Сняла кольца, а это зажала в руке. У нее мелькнула мысль, что кто-то подбросил им в дом эти драгоценности, чтобы потом обвинить в преступлении и посадить на скамью подсудимых... Да нет, этого не может быть, это Лысый Мацько перепрятывает, он берет в залог... Но как этот перстень оказался тут? Помнит, как один из Бялоскурских сорвал это кольцо с ее пальца. Продал...
Торопливо сложила дрожащими руками драгоценности в кувшин, прикрыла их опятами, поставила кувшин туда, где он стоял, а рука не разжималась, не могла она разжать ее.
Испуганно посмотрела в окно: на улице стоял монах в черной шляпе и в длинной до пят рясе.
— Что тебе нужно, отче? — выглянув в окно, спросила.
— Иди к патеру... — монах не смотрел ей в глаза, — на святую исповедь. Он ждет тебя в каплице возле дома иезуитов. Dominus vobiscum... — Монах повернулся спиной к окну, ждал.

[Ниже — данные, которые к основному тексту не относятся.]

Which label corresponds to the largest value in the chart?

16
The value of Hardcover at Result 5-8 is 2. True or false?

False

— Бугаи Христовы! — сплюнула Льонця. Разжала руку: да, это ее кольцо. Надела его на палец правой руки — как обручальное. — Это мое. Все, что осталось у меня... Кто будет искать его в этой золотой куче?

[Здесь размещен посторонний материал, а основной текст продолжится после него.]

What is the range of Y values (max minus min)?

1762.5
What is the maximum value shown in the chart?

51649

Льонця начала одеваться. В комнату вошла Абрекова.
— Кто это? — спросила шепотом, с тревогой в голосе.
— Тот? — указала Льонця на монаха. — Не видите, слуга божий.
— Не ходи с ним, Льонця, это сатана. Ты присмотрись: шляпа и ряса до пят...
— Вот и хорошо, что сатана! — засмеялась Льонця. — А вы, наверное, хотели, чтобы за мной пришел архангел Михаил!.. Подожди, подожди, болотный черт, уже иду...
ГЛАВА ПЯТАЯ
СКВОЗЬ СЛАВУ И ПОЗОР
Года 1595-го... А епископ Балабан насмехался над братчиками: «Кто мя судить может — сапожники, портные, скорняки? Какой-то Рогатинец у них патриархом, а Красовский митрополитом». А Юрия сами же братчики будто бы за пристрастие к хмельному зелью и другим греховным прелестям заперли в колокольне. Ничего не знаю о прелюбодеянии, вина же пан Юрий не употреблял, а что просидел сутки в Корняктовой башне и безмен[94] штрафного воска положил на братский стол — это правда, все об этом знали на улице Русской.
Теснят, давят тело и душу крепко сложенные из дикого камня стены, — может, и звонарю так кажется, когда взбирается он на последний пролет благовестить о выносе святых даров? Звуки колоколов тогда вырываются из этого тесного склепа, распространяясь в округе, и потолком колокольни как бы становятся небеса. А ныне великий Кирилл и другие колокола безмолвны; не благовестят колокола и на башне Корнякта, не дозволено — Наливайко поднял народ на Волыни.
Тихо на колокольне, словно в тюрьме. Да и в самом деле тюрьма: табуретка в углу, на ней кусок хлеба и кувшин с водой, на полу сидит Юрий Рогатинец, сеньор братства, заключенный братчиками на сутки и оштрафованный на безмен воска.
Стыд только пригас. Только пригас, но никогда не превратится в пепел, след от него оставит оттиск в душе, как типографская краска на бумаге; Юрий всю жизнь будет чувствовать эти ему одному знакомые письмена, они будут жечь и предостерегать его, воспитают в характере что-то новое, чего доселе не было, а что — Рогатинец не может знать сейчас.
А когда прошло отчаяние — хотел же ведь снять c крестообразных опор колокольную веревку и задавить ощущение стыда черной мглой смерти — мысленно начал упорно искать причину, породившую страх или равнодушие: сеньор братства Юрий Рогатинец, заставивший подчиниться строгой братской дисциплине всех — от самого себя до Антоха Блазия, сам не пришел на сходку, созванную Красовским по поводу чрезвычайно важного дела.